* [RECORDS SHOWN]:
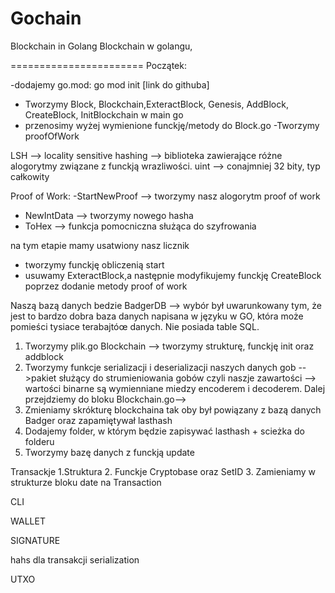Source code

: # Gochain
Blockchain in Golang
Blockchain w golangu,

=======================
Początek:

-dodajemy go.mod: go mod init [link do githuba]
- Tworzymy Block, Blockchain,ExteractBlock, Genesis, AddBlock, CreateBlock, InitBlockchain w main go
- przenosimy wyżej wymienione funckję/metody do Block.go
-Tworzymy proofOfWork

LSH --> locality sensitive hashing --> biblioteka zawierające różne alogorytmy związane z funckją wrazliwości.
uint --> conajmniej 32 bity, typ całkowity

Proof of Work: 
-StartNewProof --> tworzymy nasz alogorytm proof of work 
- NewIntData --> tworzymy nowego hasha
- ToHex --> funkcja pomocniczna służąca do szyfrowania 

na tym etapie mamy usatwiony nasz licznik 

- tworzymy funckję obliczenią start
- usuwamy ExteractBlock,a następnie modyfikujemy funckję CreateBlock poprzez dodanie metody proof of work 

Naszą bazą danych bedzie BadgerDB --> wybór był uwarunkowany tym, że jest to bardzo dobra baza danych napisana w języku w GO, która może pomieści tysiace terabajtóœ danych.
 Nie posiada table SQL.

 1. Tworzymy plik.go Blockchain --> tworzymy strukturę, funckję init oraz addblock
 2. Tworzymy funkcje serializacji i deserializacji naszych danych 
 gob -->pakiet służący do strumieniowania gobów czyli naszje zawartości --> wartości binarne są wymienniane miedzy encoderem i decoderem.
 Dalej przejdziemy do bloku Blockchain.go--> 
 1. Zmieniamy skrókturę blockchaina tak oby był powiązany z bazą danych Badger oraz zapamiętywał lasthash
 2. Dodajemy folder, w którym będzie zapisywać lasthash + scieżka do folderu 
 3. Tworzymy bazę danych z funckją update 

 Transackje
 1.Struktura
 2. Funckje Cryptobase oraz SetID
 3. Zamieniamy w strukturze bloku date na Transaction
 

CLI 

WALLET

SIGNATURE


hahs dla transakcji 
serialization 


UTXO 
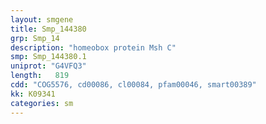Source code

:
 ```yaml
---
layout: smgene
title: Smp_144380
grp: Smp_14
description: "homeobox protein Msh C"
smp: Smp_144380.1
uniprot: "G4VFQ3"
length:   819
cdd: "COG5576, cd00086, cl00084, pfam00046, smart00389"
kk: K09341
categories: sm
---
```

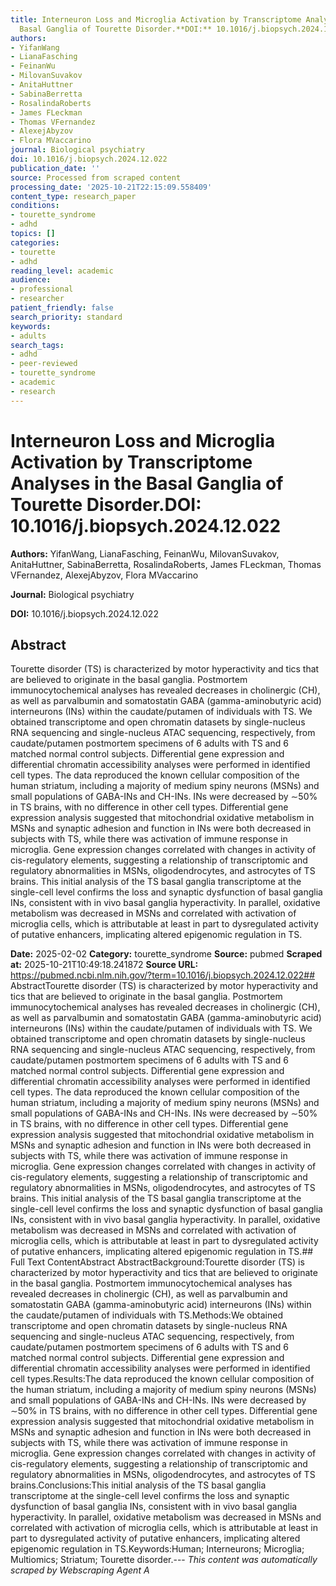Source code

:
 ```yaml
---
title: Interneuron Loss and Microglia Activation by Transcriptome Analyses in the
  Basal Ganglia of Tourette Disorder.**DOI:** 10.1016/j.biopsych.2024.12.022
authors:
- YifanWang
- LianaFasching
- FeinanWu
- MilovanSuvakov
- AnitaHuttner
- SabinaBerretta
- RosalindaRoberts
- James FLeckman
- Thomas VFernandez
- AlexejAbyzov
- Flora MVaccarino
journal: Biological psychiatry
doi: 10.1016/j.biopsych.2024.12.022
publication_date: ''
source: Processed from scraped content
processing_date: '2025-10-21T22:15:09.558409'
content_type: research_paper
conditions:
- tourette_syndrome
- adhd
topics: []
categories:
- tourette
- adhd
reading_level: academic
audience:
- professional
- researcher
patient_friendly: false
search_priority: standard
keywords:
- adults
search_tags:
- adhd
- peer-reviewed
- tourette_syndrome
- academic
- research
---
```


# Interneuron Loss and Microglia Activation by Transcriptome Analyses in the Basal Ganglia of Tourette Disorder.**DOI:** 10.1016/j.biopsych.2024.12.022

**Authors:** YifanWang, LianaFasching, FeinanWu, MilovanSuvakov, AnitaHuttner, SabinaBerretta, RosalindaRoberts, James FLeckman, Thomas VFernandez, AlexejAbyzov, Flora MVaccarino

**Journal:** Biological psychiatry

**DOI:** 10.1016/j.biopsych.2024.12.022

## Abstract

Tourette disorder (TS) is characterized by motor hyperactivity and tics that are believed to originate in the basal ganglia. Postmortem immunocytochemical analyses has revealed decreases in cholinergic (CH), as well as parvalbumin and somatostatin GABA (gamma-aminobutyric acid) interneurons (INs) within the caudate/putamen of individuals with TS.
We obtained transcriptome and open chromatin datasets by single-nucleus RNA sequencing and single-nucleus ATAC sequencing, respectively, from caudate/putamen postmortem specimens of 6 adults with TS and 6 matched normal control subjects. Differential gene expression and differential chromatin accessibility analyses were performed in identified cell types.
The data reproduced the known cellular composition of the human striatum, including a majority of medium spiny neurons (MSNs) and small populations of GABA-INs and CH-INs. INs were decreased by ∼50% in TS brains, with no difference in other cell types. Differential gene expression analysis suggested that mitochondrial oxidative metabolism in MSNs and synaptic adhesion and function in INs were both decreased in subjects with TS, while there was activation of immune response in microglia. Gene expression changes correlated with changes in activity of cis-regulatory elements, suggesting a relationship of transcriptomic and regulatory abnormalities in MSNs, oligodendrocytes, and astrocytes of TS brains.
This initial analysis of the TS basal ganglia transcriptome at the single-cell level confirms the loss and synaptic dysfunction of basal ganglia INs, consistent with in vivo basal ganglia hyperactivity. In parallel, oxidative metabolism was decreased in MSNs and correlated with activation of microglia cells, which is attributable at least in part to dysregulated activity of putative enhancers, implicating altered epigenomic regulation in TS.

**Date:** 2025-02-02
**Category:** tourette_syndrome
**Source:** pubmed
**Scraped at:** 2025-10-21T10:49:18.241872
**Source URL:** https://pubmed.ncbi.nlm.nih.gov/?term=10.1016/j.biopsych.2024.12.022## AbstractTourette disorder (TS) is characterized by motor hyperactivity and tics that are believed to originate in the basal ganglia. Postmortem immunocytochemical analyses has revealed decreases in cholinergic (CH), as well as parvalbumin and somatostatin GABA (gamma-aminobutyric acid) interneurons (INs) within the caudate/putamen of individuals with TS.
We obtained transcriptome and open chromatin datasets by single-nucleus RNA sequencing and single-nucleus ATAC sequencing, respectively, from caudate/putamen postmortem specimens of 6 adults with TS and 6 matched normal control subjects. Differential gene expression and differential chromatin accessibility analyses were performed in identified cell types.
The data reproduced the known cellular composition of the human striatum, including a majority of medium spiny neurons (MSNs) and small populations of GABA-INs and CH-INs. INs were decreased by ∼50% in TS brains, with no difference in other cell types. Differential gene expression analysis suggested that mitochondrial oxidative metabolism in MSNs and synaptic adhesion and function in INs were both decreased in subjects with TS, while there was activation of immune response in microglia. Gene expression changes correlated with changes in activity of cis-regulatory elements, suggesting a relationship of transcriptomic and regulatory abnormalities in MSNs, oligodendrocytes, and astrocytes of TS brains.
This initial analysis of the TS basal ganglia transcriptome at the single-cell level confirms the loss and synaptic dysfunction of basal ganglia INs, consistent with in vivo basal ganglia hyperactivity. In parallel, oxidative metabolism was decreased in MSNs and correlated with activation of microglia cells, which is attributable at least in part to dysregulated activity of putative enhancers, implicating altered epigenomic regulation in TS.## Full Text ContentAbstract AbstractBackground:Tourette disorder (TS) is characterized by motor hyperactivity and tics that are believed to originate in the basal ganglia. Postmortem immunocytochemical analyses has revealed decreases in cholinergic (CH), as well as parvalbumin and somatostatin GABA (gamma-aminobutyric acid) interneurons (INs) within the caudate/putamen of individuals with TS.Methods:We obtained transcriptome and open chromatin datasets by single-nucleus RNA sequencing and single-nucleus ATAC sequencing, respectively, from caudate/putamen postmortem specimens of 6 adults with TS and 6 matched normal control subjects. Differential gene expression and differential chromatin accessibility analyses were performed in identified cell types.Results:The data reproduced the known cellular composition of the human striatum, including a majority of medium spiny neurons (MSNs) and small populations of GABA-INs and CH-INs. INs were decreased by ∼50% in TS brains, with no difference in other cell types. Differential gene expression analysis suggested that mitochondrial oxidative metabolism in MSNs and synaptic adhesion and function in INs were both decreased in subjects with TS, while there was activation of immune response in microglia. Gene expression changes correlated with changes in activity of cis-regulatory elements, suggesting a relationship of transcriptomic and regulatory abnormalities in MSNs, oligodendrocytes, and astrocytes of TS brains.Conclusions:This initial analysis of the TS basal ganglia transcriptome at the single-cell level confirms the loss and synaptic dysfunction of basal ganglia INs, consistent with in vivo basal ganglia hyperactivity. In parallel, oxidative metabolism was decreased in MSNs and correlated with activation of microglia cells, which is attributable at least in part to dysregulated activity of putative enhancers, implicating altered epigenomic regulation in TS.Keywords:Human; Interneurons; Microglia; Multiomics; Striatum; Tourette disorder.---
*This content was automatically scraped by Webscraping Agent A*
--
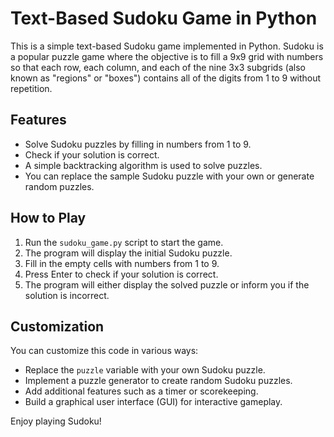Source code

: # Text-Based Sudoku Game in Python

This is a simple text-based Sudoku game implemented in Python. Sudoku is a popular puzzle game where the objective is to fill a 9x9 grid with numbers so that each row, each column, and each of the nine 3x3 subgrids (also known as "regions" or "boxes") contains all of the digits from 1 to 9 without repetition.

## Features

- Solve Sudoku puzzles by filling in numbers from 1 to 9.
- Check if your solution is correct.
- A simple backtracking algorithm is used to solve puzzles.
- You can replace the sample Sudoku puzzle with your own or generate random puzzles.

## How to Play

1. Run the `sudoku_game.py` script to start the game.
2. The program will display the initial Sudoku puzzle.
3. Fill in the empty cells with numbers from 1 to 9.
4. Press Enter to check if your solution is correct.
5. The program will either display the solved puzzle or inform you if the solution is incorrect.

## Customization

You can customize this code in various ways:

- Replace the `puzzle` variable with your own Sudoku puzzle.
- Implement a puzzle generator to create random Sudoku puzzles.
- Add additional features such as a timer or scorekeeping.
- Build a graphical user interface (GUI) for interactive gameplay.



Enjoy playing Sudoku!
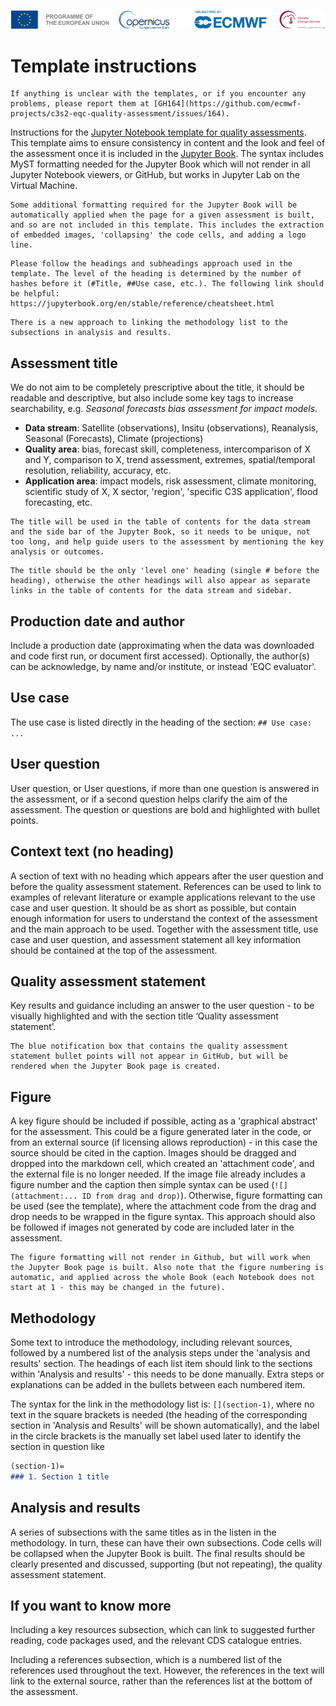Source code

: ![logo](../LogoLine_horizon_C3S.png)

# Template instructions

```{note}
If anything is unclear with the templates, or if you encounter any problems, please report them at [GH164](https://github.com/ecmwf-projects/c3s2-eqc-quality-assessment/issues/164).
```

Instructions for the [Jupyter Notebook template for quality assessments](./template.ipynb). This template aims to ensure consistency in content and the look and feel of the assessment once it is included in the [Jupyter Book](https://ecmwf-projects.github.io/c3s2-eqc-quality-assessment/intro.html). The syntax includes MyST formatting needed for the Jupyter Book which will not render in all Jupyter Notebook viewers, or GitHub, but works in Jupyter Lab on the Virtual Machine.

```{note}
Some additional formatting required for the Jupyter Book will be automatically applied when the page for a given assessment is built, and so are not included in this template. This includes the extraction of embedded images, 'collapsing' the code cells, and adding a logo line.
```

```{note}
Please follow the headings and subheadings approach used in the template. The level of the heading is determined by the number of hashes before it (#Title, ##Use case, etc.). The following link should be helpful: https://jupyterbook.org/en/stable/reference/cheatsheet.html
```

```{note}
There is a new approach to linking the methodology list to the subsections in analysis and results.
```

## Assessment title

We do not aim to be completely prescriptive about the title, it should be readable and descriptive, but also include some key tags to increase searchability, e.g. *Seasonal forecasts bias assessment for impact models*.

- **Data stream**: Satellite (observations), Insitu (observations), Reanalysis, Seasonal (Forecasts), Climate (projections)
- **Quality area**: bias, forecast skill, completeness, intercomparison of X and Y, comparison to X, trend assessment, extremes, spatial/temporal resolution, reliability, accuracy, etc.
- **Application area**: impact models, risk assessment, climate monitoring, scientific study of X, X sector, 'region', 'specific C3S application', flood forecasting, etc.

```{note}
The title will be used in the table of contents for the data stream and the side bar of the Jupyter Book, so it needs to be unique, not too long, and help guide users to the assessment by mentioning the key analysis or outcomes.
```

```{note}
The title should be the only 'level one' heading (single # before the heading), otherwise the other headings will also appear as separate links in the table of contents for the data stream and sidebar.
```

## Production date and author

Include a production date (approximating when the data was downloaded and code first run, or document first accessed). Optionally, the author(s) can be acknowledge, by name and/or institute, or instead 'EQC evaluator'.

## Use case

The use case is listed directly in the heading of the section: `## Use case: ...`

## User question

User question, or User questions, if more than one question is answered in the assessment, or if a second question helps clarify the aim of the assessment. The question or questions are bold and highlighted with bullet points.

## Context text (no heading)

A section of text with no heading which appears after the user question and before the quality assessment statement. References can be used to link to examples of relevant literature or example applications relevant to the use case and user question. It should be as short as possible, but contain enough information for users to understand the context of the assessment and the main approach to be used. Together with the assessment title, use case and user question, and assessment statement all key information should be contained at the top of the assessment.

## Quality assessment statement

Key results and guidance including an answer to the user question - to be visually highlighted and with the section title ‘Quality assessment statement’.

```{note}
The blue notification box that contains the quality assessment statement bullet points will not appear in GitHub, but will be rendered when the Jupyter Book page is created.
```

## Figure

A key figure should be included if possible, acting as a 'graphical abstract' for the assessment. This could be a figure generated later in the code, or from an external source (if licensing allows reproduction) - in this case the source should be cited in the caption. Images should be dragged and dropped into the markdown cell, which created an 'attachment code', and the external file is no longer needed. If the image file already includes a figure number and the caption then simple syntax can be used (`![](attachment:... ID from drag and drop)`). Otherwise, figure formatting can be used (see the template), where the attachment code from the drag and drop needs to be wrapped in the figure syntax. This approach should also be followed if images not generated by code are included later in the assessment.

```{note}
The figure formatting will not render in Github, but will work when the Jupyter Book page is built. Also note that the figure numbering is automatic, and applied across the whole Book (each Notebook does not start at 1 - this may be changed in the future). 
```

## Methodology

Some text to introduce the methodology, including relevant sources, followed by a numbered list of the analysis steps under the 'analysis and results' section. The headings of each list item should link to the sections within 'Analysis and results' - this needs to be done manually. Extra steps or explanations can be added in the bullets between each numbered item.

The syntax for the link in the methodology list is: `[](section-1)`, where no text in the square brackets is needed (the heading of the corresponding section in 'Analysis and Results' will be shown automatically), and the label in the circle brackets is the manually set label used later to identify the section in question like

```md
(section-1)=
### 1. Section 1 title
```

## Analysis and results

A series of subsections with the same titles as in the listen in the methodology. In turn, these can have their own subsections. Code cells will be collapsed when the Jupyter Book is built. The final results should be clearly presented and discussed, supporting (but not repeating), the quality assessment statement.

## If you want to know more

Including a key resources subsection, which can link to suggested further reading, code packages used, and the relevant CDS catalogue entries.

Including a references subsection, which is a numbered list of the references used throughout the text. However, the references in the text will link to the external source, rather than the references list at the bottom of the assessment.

* [DIRECTIONS]: Given the entries above, count how many lines include the word "main"; respond with the number only.

* [REPLY TO THE EXERCISE]: 2